__ACTION ITEM 1__
According to the notebook excerpt, how many ask posts are there?
__ACTION ITEM 2__
Reproduce the notebook excerpt word for word from "print('The Ask HN" up to and including "24483 comments in total for ask posts.".
__ACTION ITEM 3__
In the notebook excerpt, list every variable that is initialized as an empty list.

Next, using a **for loop** the `Ask HN` and `Show HN` posts are separated from uncategorized posts (`other posts`) and one another into unique lists. 

In [13]:
ask_posts = []
show_posts = []
other_posts = []

for row in hn:
    title = row[1].lower()
    if title.startswith('ask hn'):
        ask_posts.append(row)
    elif title.startswith('show hn'):
        show_posts.append(row)
    else:
        other_posts.append(row)
    
print('There are', len(ask_posts), 'ask posts.')
print('There are', len(show_posts), 'show posts.')
print('There are', len(other_posts), 'uncategorized posts.')

There are 1744 ask posts.
There are 1162 show posts.
There are 17194 uncategorized posts.


Having determined the number of posts in each respective category, the next step is to find out which category between `Ask HN` and `Show HN` recieves more comments. 

In [14]:
total_ask_comments = 0

for row in ask_posts:
    num_comments = int(row[4]) 
    total_ask_comments += num_comments

avg_ask_comments = round(total_ask_comments / len(ask_posts))

total_show_comments = 0

for row in show_posts:
    num_comments = int(row[4]) 
    total_show_comments += num_comments

avg_show_comments = round(total_show_comments / len(ask_posts))

category = ''

if avg_ask_comments > avg_show_comments:
    category = 'Ask HN'
else:
    category = 'Show HN'

statement = '{cat} posts have more comments on average'.format(cat = category)

print('There are', total_ask_comments, 'comments in total for ask posts.')
print('There are', total_show_comments, 'comments in total for show posts.')
print('The Ask HN category has on average', avg_ask_comments, 'comments per post.')
print('The Show HN category has on average', avg_show_comments, 'comments per post.')
print(statement)

There are 24483 comments in total for ask posts.
There are 11988 comments in total for show posts.
The Ask HN category has on average 14 comments per post.
The Show HN category has on average 7 comments per post.
Ask HN posts have more comments on average


Focusing on the category with the higher number of posts on average, `Ask HN`, the following step is to try and determine if `Ask HN` posts are more likely to recieve comments at a certain time. This will be achieved by parsing the entry `created_at` column for each row using the `datetime` module to determine the hour in which a post was created. The total number of comments that each post has recieved are tallied according to the hour in which the post was created in. 

In [15]:
import datetime as dt

results_list = []

for row in ask_posts:
    created_at = row[6]
    num_comms = row[4]
    results_list.append([created_at, num_comms])

counts_by_hour = {}
comments_by_hour = {}

for item in results_list:
    date = dt.datetime.strptime(item[0],'%m/%d/%Y %H:%M')
    hour = dt.datetime.strftime(date, '%H')
    cmnts = int(item[1])

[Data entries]
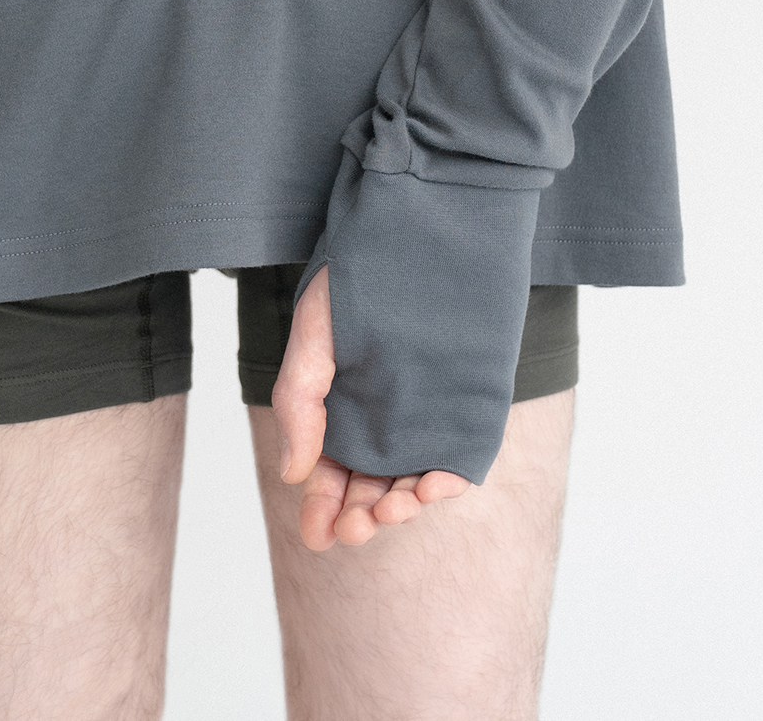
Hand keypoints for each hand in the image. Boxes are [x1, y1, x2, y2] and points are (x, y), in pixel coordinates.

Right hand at [272, 266, 471, 551]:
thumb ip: (299, 400)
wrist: (424, 226)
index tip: (318, 537)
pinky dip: (449, 480)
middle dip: (361, 516)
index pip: (330, 473)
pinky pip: (462, 454)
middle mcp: (386, 416)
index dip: (323, 509)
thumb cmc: (361, 272)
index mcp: (342, 406)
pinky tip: (432, 486)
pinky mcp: (469, 402)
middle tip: (356, 527)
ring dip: (400, 505)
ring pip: (413, 479)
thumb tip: (293, 474)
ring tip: (391, 508)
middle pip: (371, 486)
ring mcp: (429, 412)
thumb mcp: (314, 333)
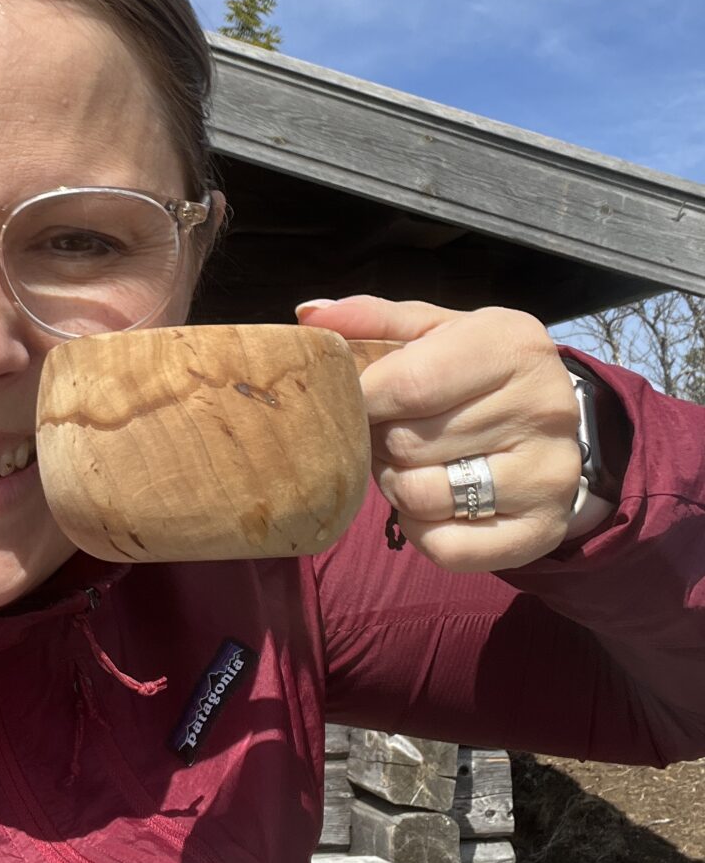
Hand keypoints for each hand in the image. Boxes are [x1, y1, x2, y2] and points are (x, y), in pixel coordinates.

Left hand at [296, 295, 582, 570]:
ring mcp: (549, 475)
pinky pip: (447, 548)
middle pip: (408, 444)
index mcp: (512, 346)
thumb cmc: (476, 370)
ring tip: (410, 463)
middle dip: (379, 441)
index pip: (407, 384)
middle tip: (388, 433)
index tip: (351, 401)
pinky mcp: (542, 530)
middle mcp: (543, 408)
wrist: (553, 424)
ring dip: (397, 484)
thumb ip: (372, 319)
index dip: (361, 400)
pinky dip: (422, 530)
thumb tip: (310, 315)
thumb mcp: (434, 331)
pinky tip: (433, 502)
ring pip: (421, 496)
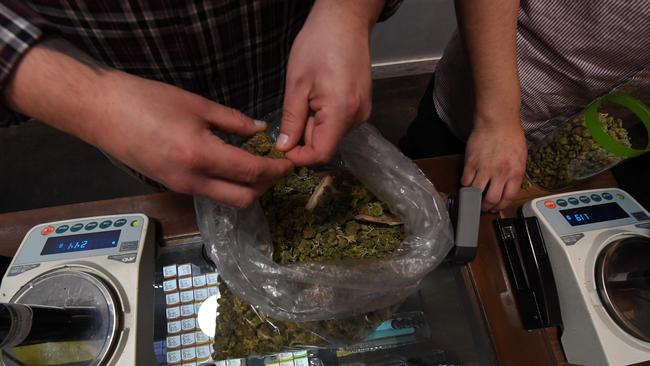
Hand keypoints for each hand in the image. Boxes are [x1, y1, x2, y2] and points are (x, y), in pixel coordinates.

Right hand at [4, 39, 291, 208]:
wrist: (101, 112)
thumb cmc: (147, 100)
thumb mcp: (196, 104)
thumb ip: (233, 121)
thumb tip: (261, 130)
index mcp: (202, 156)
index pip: (252, 173)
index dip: (276, 170)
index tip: (291, 162)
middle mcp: (194, 181)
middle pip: (244, 199)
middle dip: (266, 186)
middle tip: (276, 166)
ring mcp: (182, 188)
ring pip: (227, 199)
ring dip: (248, 187)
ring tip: (257, 164)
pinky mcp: (173, 186)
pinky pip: (210, 193)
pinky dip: (228, 183)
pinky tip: (231, 163)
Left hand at [276, 0, 381, 164]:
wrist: (344, 22)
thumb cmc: (318, 46)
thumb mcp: (296, 85)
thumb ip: (292, 120)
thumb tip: (285, 148)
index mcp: (341, 112)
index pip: (321, 153)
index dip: (299, 157)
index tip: (281, 148)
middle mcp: (357, 117)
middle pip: (326, 144)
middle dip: (303, 137)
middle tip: (289, 116)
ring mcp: (362, 112)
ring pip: (332, 134)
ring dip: (313, 126)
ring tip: (305, 99)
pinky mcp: (362, 106)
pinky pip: (339, 123)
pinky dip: (323, 118)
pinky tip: (316, 97)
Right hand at [461, 122, 526, 211]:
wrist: (497, 122)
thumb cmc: (510, 136)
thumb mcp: (520, 158)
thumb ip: (514, 174)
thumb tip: (507, 188)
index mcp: (515, 173)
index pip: (508, 198)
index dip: (501, 206)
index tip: (496, 207)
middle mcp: (500, 173)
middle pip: (491, 199)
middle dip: (486, 207)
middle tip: (483, 206)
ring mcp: (484, 168)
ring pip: (476, 193)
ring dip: (473, 198)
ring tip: (473, 197)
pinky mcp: (471, 163)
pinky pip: (465, 180)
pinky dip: (465, 184)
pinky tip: (467, 182)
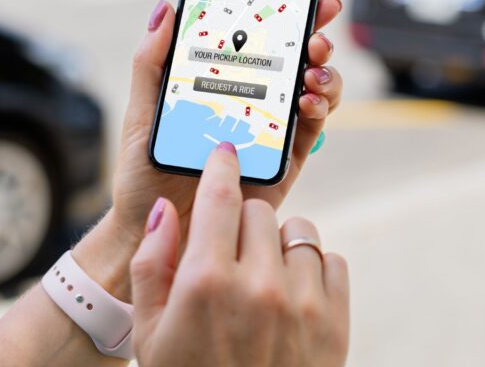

__OUTPUT 1__
There are 1744 ask posts.

__OUTPUT 2__
print('The Ask HN category has on average', avg_ask_comments, 'comments per post.')
print('The Show HN category has on average', avg_show_comments, 'comments per post.')
print(statement)

There are 24483 comments in total for ask posts.

__OUTPUT 3__
ask_posts, show_posts, other_posts, results_list